Great Worker! Wrong Job?

Great Worker! Wrong Job?

Employee retention and internal promotions are good, right? The cost of finding, hiring, and training a new hire is reduced, while the potential for existing staff to grow within the organization is greater. Sounds like a perfect plan for succession and progress!

Unfortunately this is not the reality for every employee at all companies.  Promoting a great worker without a discussion with them about the pro’s and con’s of the move will prove disastrous.

Such is the case when, for example, an employee with strong skills and a great work ethics is promoted to a position for which they are not well suited. Their prior experience and talents in, say, accounting, would not benefit them if promoted to a role with less accounting and more sales. You can see how this promotion is, well, not really a promotion at all but rather a misapplication of a good employee.

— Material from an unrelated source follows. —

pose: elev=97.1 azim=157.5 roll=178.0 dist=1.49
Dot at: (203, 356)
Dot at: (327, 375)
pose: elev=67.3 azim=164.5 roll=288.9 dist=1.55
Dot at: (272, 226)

A great worker in the wrong job can be frustrating for everyone. The employee will start to feel discouraged, the employer will become impatient, and the unanticipated outcome of a well-intentioned promotion could be termination. If that happens, you’ve lost a great employee and have nothing to show for it!

Here’s how to avoid having this situation in your company:

Go slow

Making the wrong decision about a promotion can negatively impact employee productivity, client satisfaction, and company revenues. Certainly you want to fill an opening as soon as you have a new hire in mind, however by moving too quickly you may find that you will have to start the process all over again. The following action steps can save you time and money:  

  • Make certain that you have a clear, accurate job profile that provides all of the important details about the open position;
  • Post the job profile internally;
  • Prepare ahead for your interviews and, if appropriate, have other several people in the company conduct interviews as well;
  • Consider using an employee-screening tool to aid in the process;
  • While you have “a candidate” in mind, look outside the company; this will provide alternatives to the “internal candidate”.
  • Being proactive now will avoid having to repeat the steps above.

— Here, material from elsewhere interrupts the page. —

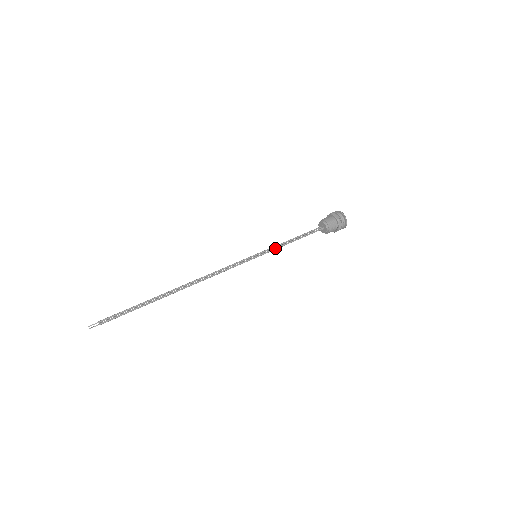
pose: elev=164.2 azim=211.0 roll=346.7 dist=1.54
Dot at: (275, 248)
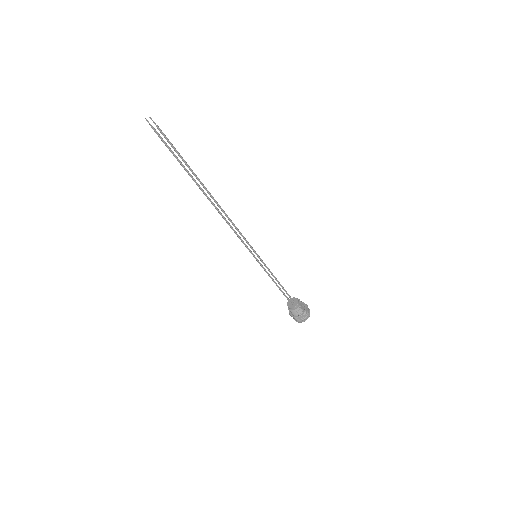
Dot at: (268, 268)
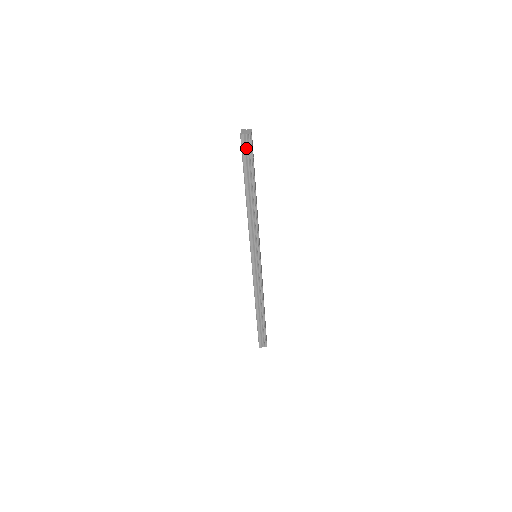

The more time you take and the more you deliberate about your prospective candidates, the more confidant you can feel about your decision.

Provide Training

Recently promoted employees who do not demonstrate key skills for their new role must be evaluated as to whether their deficiency is in “aptitude” or “attitude.” If the performance gap is because of aptitude, consider providing the employee with additional training in order to bring their skills up to speed. If they are willing and eager to learn, you will likely have a thoroughly capable employee ready to take on their new responsibilities. If the issue has to do with attitude, whereby the good employee just doesn’t want to do this type of work, you must find them a position in which they have an interest or they will have to be let go. Refer to the above example of an accountant being thrown into a sales role. Training is a must or else…

Consider Cross-training

Besides offering skills training to the newly promoted individual, you may wish to consider a cross-training program. Cross-training your existing staff will reveal those that exhibit the right balance of aptitude and attitude for a new position; conversely, it will also expose those employees that are absolutely wrong for the job. Cross-training can save you time and money and provide the peace of mind that comes from knowing your employees can assume responsibilities of another position if and when the need arises.

Employee advancement as well as recruitment and hiring have meaningful corollaries in other elements of your business. It is critical that you make sound, informed decisions, and move slowly and strategically so that a promotion does not become a disaster.  Communication with the Great Worker is important to both of you for success.